What to produce:
Report every line of the data where the string "bowl" appears.

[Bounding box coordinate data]
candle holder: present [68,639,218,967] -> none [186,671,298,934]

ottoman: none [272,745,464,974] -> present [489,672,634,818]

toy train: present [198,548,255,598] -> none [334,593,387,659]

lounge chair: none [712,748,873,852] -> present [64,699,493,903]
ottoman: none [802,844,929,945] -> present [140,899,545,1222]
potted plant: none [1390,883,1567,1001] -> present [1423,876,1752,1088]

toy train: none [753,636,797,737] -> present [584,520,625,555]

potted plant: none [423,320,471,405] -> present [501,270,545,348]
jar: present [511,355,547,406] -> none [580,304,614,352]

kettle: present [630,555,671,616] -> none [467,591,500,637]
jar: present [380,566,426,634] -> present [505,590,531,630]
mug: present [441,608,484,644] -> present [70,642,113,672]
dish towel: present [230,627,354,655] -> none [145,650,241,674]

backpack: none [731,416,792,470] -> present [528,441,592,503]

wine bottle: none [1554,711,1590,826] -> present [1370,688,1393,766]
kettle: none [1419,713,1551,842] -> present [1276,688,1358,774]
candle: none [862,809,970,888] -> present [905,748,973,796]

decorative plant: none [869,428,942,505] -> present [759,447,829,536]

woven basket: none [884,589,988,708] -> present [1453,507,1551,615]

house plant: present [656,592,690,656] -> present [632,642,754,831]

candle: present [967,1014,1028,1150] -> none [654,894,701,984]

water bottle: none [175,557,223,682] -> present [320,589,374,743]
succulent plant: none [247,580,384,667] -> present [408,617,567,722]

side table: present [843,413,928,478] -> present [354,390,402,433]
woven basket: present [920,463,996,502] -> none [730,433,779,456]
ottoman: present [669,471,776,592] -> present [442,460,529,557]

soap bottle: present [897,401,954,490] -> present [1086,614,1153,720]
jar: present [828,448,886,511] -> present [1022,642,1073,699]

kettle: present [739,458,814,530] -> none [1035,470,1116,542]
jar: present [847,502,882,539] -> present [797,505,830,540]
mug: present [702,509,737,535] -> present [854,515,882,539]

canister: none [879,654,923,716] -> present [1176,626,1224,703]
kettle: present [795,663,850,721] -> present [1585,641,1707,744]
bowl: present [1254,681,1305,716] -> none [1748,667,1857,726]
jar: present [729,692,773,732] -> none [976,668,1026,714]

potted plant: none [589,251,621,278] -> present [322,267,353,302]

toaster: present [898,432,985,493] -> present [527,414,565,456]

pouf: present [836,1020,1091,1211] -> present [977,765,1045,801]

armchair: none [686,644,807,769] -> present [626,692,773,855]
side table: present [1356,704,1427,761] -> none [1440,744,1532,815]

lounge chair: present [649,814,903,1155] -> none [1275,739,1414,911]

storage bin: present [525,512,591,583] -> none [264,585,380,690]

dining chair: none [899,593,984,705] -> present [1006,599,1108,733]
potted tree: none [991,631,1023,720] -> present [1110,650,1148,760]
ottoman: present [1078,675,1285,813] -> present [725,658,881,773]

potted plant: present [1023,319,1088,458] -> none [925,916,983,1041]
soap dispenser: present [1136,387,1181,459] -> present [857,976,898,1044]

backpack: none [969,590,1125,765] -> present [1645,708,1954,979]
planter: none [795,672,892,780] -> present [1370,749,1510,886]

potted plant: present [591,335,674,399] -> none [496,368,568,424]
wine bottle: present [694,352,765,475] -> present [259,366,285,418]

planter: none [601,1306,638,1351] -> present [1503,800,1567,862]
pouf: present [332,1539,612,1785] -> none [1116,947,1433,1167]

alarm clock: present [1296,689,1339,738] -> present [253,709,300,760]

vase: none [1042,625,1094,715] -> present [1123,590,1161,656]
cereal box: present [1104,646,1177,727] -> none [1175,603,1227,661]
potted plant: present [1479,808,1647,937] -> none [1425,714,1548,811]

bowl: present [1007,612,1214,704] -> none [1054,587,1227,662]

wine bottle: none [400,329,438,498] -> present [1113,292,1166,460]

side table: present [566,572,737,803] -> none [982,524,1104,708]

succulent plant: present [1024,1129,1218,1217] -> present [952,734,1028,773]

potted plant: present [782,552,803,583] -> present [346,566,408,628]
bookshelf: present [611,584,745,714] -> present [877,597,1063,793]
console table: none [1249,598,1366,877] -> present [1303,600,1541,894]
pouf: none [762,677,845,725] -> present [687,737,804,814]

Written solution:
bowl: present [1254,681,1305,716] -> none [1748,667,1857,726]
bowl: present [1007,612,1214,704] -> none [1054,587,1227,662]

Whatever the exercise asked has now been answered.